##### DATASET SECTION

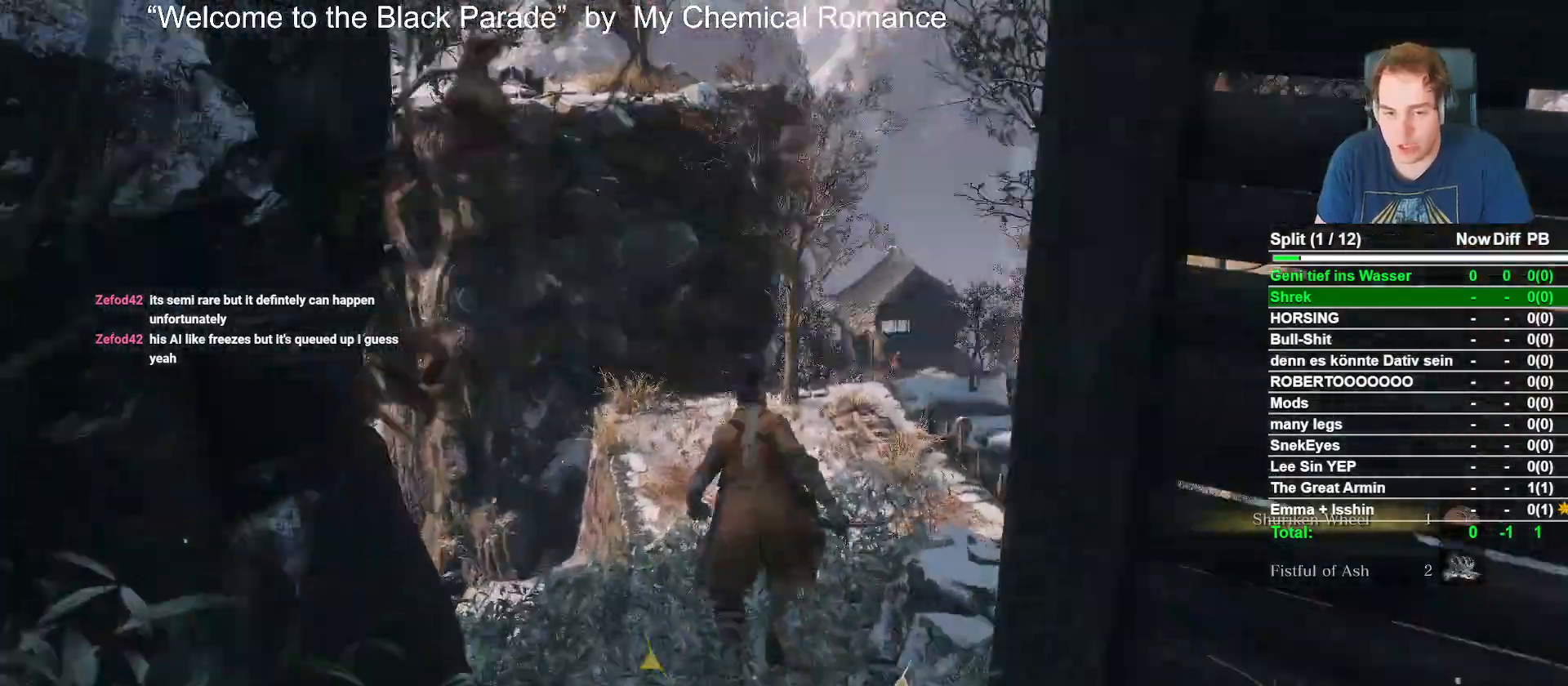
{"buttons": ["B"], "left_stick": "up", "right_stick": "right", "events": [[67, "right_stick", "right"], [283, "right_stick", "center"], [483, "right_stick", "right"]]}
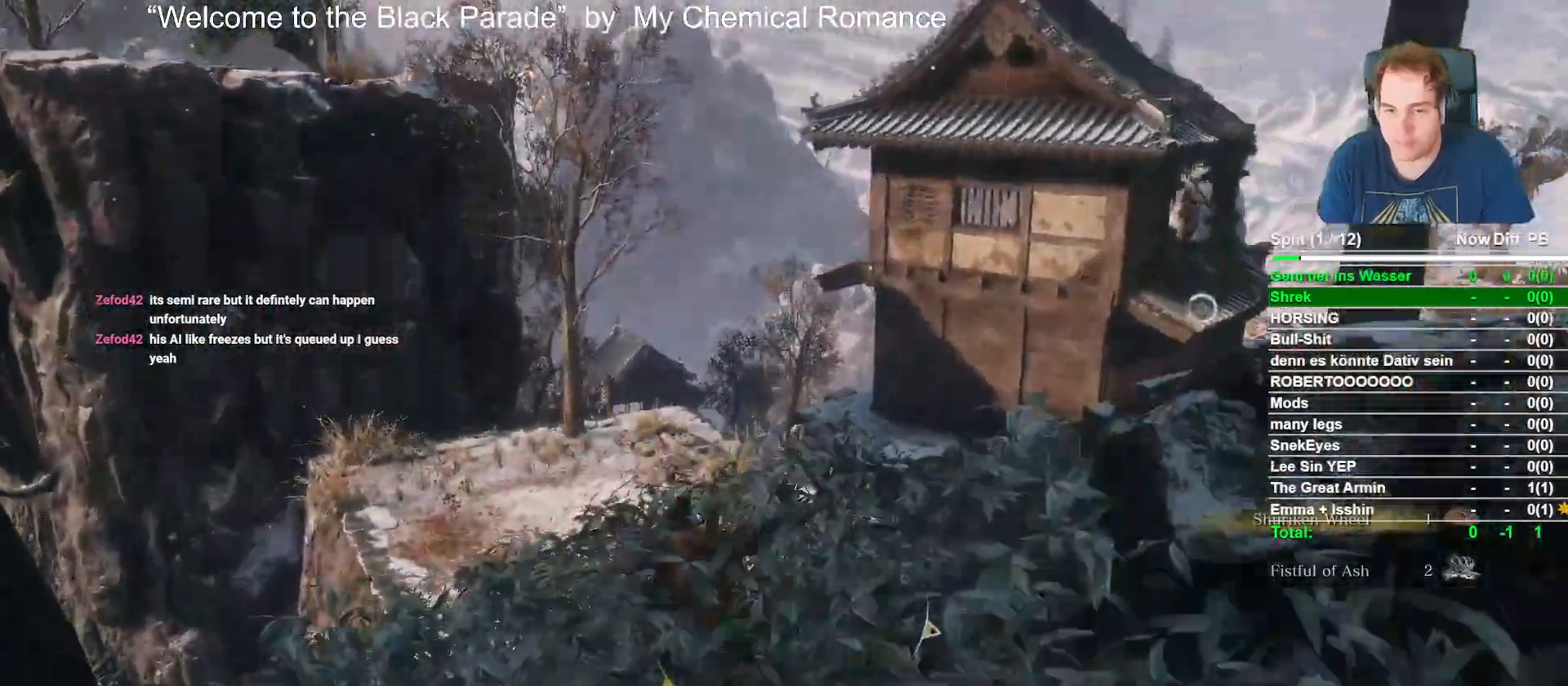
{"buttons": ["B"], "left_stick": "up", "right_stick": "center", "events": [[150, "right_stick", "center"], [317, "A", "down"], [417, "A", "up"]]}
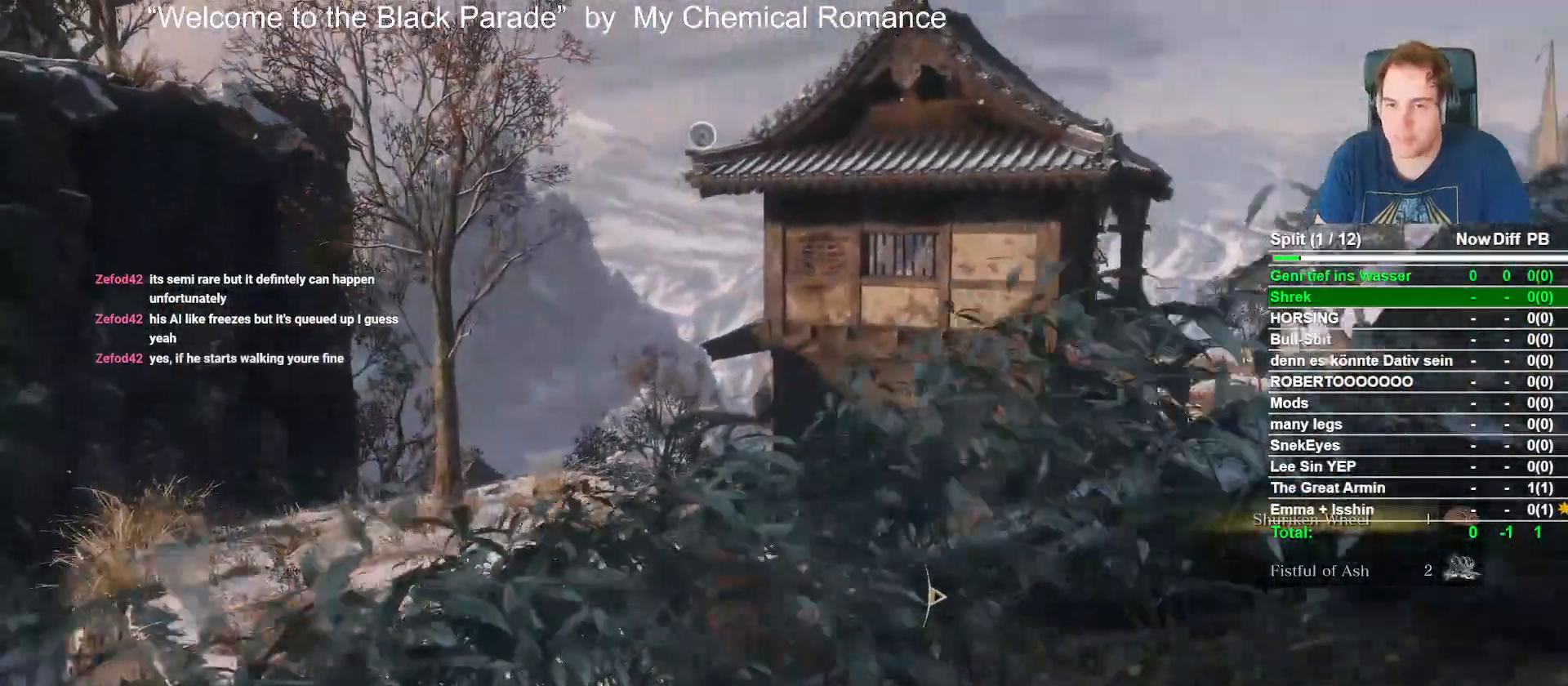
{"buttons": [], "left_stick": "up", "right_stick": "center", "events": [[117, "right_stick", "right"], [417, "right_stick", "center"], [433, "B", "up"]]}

##########

**AIM OF THE EXERCISE:** All of the material above goes into the copy exactly as is; the pictures do not.

**REPLY TO THE TASK:**
{"buttons": ["B"], "left_stick": "up", "right_stick": "right", "events": [[67, "right_stick", "right"], [283, "right_stick", "center"], [483, "right_stick", "right"]]}
{"buttons": ["B"], "left_stick": "up", "right_stick": "center", "events": [[150, "right_stick", "center"], [317, "A", "down"], [417, "A", "up"]]}
{"buttons": [], "left_stick": "up", "right_stick": "center", "events": [[117, "right_stick", "right"], [417, "right_stick", "center"], [433, "B", "up"]]}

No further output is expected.